Forget touchscreens –mind-reading machines are on the way. Researchers at Columbia University have built a system that can turn your thoughts into speech.
The machine monitors your brain activity, then takes what you’re thinking and with the help of speech synthesisers and artificial intelligence, turns it into clear, understandable dialogue.
Besides its potential as means of interfacing with and controlling technology, the system could also be used to help people who can’t speak to communicate.
Previous research has shown that when we speak, listen, or even just imagine speaking or listening, distinct patterns of activity are produced by our brains. In order to translate these patterns into speech the researchers, from Columbia University’s Mortimer B Zuckerman Mind Brain Behavior Institute, used a vocoder – the same technology that’s used by the Amazon Echo and Apple’s Siri to synthesize speech and respond to your voice commands.
To teach the vocoder to interpret brain activity, the researchers worked with a group of epilepsy patients who were already undergoing brain surgery. The patients’ brain activity was recorded as they listened to someone recite the numbers zero through to nine. The signals their brain activity generated were then run through the vocoder, which turned the signals into speech.

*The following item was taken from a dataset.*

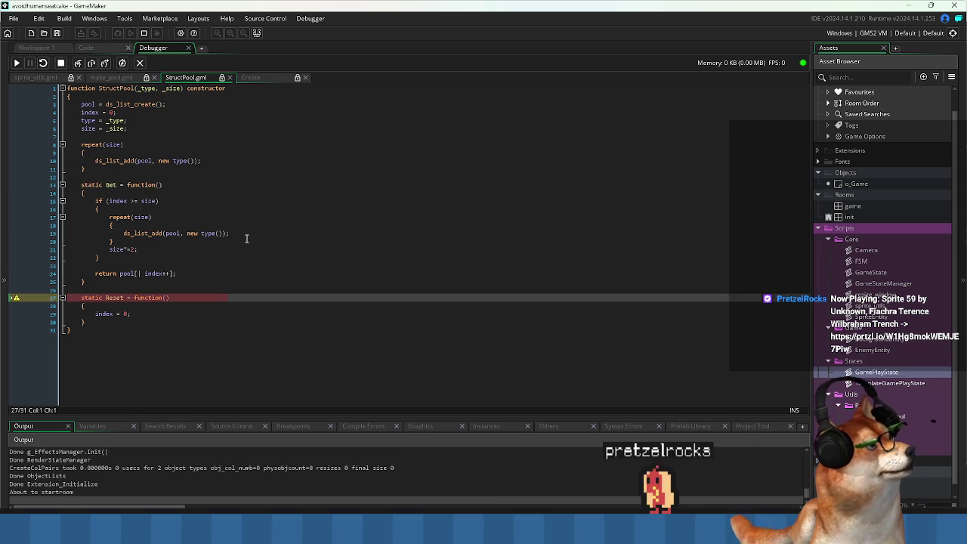
key("F11")
key("F11")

The researchers then used neural networks, a type of artificial intelligence that mimics the workings of the human brain, to analyse and clean up the sound produced by the vocoder. What they were left with was a robotic-sounding voice that recited the numbers the patients were hearing. About three-quarters of the time the numbers were correct and understandable, which lead author Dr Nima Mesgarani described as being “well above and beyond any previous attempts”.
The research team’s ultimate goal is to train the vocoder to produce speech based on the brain signals emitted when a person imagines speaking. That way, in the future they might be able to produce an implant that translates the wearer’s thoughts into words. Such technology could be life-changing for people living with conditions like amyotrophic lateral sclerosis (ALS) or recovering from a stroke, who have lost their ability to speak.
“In this scenario, if the wearer thinks ‘I need a glass of water,’ our system could take the brain signals generated by that thought and turn them into synthesised, verbal speech,” said Dr Mesgarani. “This would be a game changer. It would give anyone who has lost their ability to speak, whether through injury or disease, the renewed chance to connect to the world around them.”